What it does

Key features

InferenceService CRD — Kubernetes-native APAC model serving manifest
Framework-agnostic — TF, PyTorch, sklearn, XGBoost, ONNX APAC support
Serverless scaling — APAC scale-to-zero with Knative integration
Canary rollouts — APAC traffic-split model version deployment
InferenceGraph — APAC multi-model pipeline orchestration
APAC storage integration — S3, GCS, Azure Blob APAC model loading

When to reach for it

Best for

APAC ML platform teams running Kubernetes — KServe's Kubernetes-native InferenceService CRD integrates with APAC existing Kubernetes tooling (Argo CD, Helm, APAC platform engineering workflows) without separate APAC serving infrastructure
APAC organizations with multi-framework APAC model portfolios — KServe's framework-agnostic APAC serving handles sklearn, PyTorch, TF, and XGBoost models from the same APAC platform; APAC single serving infrastructure for all APAC models
APAC ML platforms with intermittent APAC inference traffic — KServe's serverless scale-to-zero eliminates APAC idle GPU costs for APAC models that serve infrequent APAC inference requests without maintaining always-on APAC pods

Don't get burned

Limitations to know

! APAC Knative complexity — KServe serverless mode requires Knative Serving in the APAC cluster; APAC organizations without Knative can run KServe in RawDeployment mode but lose APAC scale-to-zero capability
! APAC ISTIO/Knative operational overhead — the full APAC KServe stack (KServe + Knative + Istio) is operationally complex; APAC platform teams new to these APAC components face significant APAC initial setup investment
! APAC LLM serving at frontier is limited — KServe's APAC serving containers for HuggingFace models work for APAC medium models but APAC very large LLMs (70B+ parameters) benefit from vLLM's APAC continuous batching and APAC PagedAttention optimizations

Context

About KServe

KServe is a CNCF open-source Kubernetes-native model inference platform that provides APAC ML platform teams a standardized InferenceService custom resource for serving any APAC ML model framework (TensorFlow, PyTorch, scikit-learn, XGBoost, ONNX, HuggingFace Transformers) on APAC Kubernetes — where APAC ML platform engineers define APAC InferenceService manifests specifying the APAC model format, storage location (APAC S3, GCS, Azure Blob), and resource requirements, and KServe handles APAC model download, serving container initialization, and APAC endpoint creation without framework-specific serving configuration.

KServe's serverless inference — where APAC ML platform teams deploy KServe on top of Knative Serving, enabling APAC InferenceServices to scale from zero replicas (no APAC inference cost when idle) to APAC target replicas within seconds as APAC requests arrive — provides APAC ML platforms cost-efficient serving for APAC models with bursty or intermittent APAC inference traffic without maintaining always-on APAC inference pods for every APAC deployed model.

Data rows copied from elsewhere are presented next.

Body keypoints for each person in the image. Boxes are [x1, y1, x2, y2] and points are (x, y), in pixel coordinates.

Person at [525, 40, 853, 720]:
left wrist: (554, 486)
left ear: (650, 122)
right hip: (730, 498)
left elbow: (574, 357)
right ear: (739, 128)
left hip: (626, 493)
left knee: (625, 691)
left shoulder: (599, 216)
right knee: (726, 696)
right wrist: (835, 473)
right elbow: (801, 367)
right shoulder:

KServe's APAC canary rollout — where APAC ML engineering teams deploy new APAC model versions alongside existing APAC production versions by specifying traffic weight splits in the APAC InferenceService (`canaryTrafficPercent: 10` routes 10% of APAC requests to the APAC new version), monitor APAC canary metrics, and progressively shift APAC traffic to the new APAC model version — provides APAC organizations safe APAC model updates that mirror APAC progressive delivery patterns used for APAC application deployments.

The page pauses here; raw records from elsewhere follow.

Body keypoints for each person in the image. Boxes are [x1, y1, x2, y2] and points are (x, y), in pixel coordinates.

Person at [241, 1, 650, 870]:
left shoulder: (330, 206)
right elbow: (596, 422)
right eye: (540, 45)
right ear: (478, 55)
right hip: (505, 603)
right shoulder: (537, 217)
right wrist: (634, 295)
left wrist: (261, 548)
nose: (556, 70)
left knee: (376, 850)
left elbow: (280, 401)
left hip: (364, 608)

KServe's InferenceGraph — where APAC ML platform teams compose APAC inference pipelines from multiple APAC models (APAC request pre-processing model → APAC primary classifier → APAC post-processing model) or APAC ensemble strategies (route APAC requests to APAC different models based on APAC input characteristics) using KServe's InferenceGraph resource — provides APAC organizations APAC multi-model inference pipeline orchestration on APAC Kubernetes without custom APAC API gateway logic.

KServe

Key features

Best for

Limitations to know

About KServe

Where this category meets practice depth.